Özgürlük devriminin halkçı kültürünün özü kesintisiz bir değişim dönüşüm momenti üzerine kuruludur. Demokratik ulusal kültür inşada yerel ve evrensel uyumunu yakalama iddiasını taşır. Bu pür eşitliğe dayalı özgür birey ve toplumsallığı hedefleyen demokratik ulus inşancılığıdır. Devrimin düşünsel olgunluğuna ulaşmayanlar sahte bağlılık söylemlerine sığınırlar. Devrim umudunun içini ruhunu da katarak pratik emekle dolduranlar değerlidirler.
Düşmanından gelen her türlü sese ve davranışa karşı temkinli olmakta yarar vardır. Radikal özgürlük sosyolojisi kapitalist modernite gerçekliliğini tüm boyutlarıyla çözümlemiştir. Devrimin açığa çıkardığı özgürlüğü sürdürülebilir kılmak için gerekli olan tedbirleri zamanında almak en önemli güvencedir. Bununla birlikte devrim kitlesinin ruh sağlığını koruyan mekanizmalar yaratmak düşmanın psikolojik harp yöntemlerini de boşa çıkaracaktır. Özgür yaşamın sosyal militanlığı devrim ideolojisine tutkulu bağlılıklar gerektirir.

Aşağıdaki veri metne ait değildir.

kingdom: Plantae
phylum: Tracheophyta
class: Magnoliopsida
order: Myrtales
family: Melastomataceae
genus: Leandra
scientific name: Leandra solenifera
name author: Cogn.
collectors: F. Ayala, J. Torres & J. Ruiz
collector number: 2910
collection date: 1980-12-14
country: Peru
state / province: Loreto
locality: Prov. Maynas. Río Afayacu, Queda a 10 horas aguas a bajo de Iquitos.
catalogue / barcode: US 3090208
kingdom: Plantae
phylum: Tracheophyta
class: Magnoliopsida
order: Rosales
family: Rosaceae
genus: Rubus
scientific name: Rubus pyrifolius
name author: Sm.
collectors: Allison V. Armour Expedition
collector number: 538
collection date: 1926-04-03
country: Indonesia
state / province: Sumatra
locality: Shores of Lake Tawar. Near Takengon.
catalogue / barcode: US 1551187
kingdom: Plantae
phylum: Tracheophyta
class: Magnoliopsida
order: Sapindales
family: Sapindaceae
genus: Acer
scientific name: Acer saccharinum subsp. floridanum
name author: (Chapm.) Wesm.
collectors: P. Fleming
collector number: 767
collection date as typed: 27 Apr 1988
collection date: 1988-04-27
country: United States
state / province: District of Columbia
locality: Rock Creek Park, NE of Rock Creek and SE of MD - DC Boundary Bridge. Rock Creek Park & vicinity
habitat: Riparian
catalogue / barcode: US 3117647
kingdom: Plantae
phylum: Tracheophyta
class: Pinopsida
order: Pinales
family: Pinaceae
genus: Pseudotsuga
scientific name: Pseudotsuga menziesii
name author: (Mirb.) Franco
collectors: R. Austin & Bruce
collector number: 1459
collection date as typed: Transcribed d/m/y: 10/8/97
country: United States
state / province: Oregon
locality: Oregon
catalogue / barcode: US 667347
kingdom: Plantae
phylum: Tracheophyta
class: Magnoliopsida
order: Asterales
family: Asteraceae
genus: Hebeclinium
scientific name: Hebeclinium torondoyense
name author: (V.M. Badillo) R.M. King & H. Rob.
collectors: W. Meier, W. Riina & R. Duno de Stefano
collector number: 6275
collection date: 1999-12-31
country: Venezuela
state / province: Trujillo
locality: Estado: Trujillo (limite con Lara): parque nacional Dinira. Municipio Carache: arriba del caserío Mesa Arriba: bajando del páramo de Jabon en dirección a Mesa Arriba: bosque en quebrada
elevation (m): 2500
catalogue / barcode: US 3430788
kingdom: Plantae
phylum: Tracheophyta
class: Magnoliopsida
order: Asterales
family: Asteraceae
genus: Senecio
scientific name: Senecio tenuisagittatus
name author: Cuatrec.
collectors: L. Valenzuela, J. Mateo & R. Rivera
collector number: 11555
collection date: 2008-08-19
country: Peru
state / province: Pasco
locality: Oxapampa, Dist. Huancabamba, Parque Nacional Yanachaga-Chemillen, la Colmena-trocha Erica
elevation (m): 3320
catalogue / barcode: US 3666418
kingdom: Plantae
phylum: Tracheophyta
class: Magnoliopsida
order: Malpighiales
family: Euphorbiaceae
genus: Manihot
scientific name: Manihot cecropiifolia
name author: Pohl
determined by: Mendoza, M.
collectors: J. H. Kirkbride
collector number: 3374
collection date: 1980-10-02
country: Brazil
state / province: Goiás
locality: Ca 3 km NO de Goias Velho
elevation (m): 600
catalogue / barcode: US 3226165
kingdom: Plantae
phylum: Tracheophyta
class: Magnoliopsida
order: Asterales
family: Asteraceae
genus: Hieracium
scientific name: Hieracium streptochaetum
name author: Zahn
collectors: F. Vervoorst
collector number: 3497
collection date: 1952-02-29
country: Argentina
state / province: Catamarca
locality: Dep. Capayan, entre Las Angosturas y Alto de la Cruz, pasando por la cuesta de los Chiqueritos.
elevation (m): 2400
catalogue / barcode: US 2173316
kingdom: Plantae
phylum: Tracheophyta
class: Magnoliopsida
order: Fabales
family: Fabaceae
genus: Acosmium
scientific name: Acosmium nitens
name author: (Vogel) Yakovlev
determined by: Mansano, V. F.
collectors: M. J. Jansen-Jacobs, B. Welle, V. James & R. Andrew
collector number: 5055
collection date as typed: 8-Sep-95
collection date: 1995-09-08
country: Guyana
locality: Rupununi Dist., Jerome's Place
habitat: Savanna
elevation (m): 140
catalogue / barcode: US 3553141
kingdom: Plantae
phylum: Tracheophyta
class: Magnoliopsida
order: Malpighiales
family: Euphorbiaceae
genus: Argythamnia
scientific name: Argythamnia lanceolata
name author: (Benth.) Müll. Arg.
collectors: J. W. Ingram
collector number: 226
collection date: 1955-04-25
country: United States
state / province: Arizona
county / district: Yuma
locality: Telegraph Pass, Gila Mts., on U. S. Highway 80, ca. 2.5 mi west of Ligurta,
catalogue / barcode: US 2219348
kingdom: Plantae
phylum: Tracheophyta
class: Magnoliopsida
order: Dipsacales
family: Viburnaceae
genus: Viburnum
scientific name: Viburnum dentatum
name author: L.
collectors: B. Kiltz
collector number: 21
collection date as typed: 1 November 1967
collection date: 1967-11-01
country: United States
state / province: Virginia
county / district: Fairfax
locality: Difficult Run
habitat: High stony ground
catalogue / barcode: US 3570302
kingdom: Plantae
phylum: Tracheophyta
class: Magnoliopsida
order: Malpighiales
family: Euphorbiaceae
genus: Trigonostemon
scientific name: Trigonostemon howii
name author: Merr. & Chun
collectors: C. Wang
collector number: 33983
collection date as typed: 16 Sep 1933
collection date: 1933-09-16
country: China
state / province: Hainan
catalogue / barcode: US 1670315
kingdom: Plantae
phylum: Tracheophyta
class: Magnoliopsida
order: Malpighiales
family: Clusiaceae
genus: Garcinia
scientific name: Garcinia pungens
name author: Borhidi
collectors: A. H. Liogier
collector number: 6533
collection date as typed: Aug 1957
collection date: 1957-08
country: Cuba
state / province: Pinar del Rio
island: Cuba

Devrim ritminin gerisinde kalmanın yarattığı gizli hoşnutsuzluğu dilde, davranışta ve yaklaşımda önceden sezebilme ideolojik reflekslerine fazlasıyla sahiptir devrimci politik bilinç. Radikal yaratıcı toplumsal enerji akışkanlığını kendinde dondurmuş olan bu politik bilinçten yoksun pratikler özgürleşme önünde tıkayıcı olmaktan çıkarılırlar. Özgürlüğe yanılgılı yaklaşımların kaynağı hayal satan sahte bağlılıklardır. İşbirlikçi burjuvazi artıkları her fırsatta siyasi ve ekonomik tavizler peşinde koşarlar. Bunlara karşı devrimci bir toplumsal politik bilinci harekete geçirmek gerekir. Demokratik ulus bilincinden yoksun Ortadoğu’daki statüko can çekişiyor. Apoist ahlaki politik devrim ise Ortadoğu halklarında toplumsal bir demokratik bilinç yaratmayı başarmıştır bunu hafife alan yanılgılı yaklaşımlar yenilmeye mahkumdurlar. Yeni Apoist politik bilinç kendini kudretli gören faşizmin ölüm ilanıdır.